Israel aviation stabilises with resumed foreign flights
El Al reported higher profits as foreign airlines resumed Tel Aviv flights, restoring competition and boosting tourism. Passenger demand continues to recover, strengthening Israel’s aviation and services sectors heading into 2026.
El Al Airlines reported a significant profit increase as foreign carriers resumed flights to Tel Aviv, restoring capacity to Israel’s aviation market after a period of geopolitical disruption. The rebound marks a critical stabilisation point for Israel’s economy, improving passenger connectivity, lowering fare pressures and lifting activity across tourism-linked services.
The mechanism behind El Al’s improved profitability stems from dynamics observed during the temporary reduction in foreign airline presence. When global carriers suspended operations, El Al captured a disproportionately large share of outbound and inbound passengers, supporting elevated load factors and strong yields. Revenue per available seat kilometre (RASK) climbed as scarcity conditions enabled higher fares.
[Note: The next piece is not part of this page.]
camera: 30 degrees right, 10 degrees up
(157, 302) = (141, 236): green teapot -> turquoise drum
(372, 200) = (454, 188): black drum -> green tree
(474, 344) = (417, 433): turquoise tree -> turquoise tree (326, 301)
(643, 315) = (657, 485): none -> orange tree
Now, with foreign carriers gradually returning—including major European and Gulf operators—the aviation ecosystem is transitioning from scarcity pricing to normalised competition. Yet El Al’s financial performance remains strong due to cost discipline, better fleet utilisation and improved operational resilience.
Macroeconomic effects are broad. Tourism flows are recovering, supporting hotels, restaurants, retail and ground transport. Israel’s services exports benefit from restored international mobility, and business travel is rebounding as foreign executives and investors resume in-person engagement. The shekel appreciated marginally as financial markets welcomed signs of economic stabilisation.
Sectorally, the return of foreign airlines increases seat capacity, exerting downward pressure on fares but expanding route diversity. This improves accessibility for Israel’s tech ecosystem, a major beneficiary of global mobility. For El Al, the shift introduces competitive pressure but also provides demand certainty as international capacity normalises.
Risks revolve around geopolitical volatility, insurance-cost volatility for aviation routes, and global oil-price fluctuations affecting jet-fuel expenses. El Al must manage fleet-renewal cycles, fuel hedging and labour costs to maintain competitive margins as capacity expands.
Forward indicators include passenger-volume growth, airline-capacity schedules, hotel-occupancy data and inbound-business travel metrics. The pace of recovery will determine whether Israel’s aviation and tourism sectors fully rebound by late 2026.
The broader implication is that Israel’s aviation system has demonstrated resilience, leveraging strong underlying demand even during periods of disruption. El Al’s performance reflects both opportunistic gains and structural improvements that may support long-term competitiveness as global connectivity normalises.